* _Supplied records_
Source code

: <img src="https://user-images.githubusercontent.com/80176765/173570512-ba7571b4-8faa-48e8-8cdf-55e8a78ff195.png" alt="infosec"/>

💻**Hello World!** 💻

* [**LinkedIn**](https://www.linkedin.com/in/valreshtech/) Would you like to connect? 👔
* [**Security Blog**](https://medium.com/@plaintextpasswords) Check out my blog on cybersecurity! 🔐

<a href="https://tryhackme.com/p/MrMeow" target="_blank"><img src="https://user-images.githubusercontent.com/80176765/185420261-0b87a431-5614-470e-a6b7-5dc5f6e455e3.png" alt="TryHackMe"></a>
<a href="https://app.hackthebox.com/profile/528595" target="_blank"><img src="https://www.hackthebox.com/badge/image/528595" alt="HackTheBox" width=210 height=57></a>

* _What is needed_
Reproduce the lines above word for word, with nothing changed, added, or left out.

* _Written reply_
Source code

: <img src="https://user-images.githubusercontent.com/80176765/173570512-ba7571b4-8faa-48e8-8cdf-55e8a78ff195.png" alt="infosec"/>

💻**Hello World!** 💻

* [**LinkedIn**](https://www.linkedin.com/in/valreshtech/) Would you like to connect? 👔
* [**Security Blog**](https://medium.com/@plaintextpasswords) Check out my blog on cybersecurity! 🔐

<a href="https://tryhackme.com/p/MrMeow" target="_blank"><img src="https://user-images.githubusercontent.com/80176765/185420261-0b87a431-5614-470e-a6b7-5dc5f6e455e3.png" alt="TryHackMe"></a>
<a href="https://app.hackthebox.com/profile/528595" target="_blank"><img src="https://www.hackthebox.com/badge/image/528595" alt="HackTheBox" width=210 height=57></a>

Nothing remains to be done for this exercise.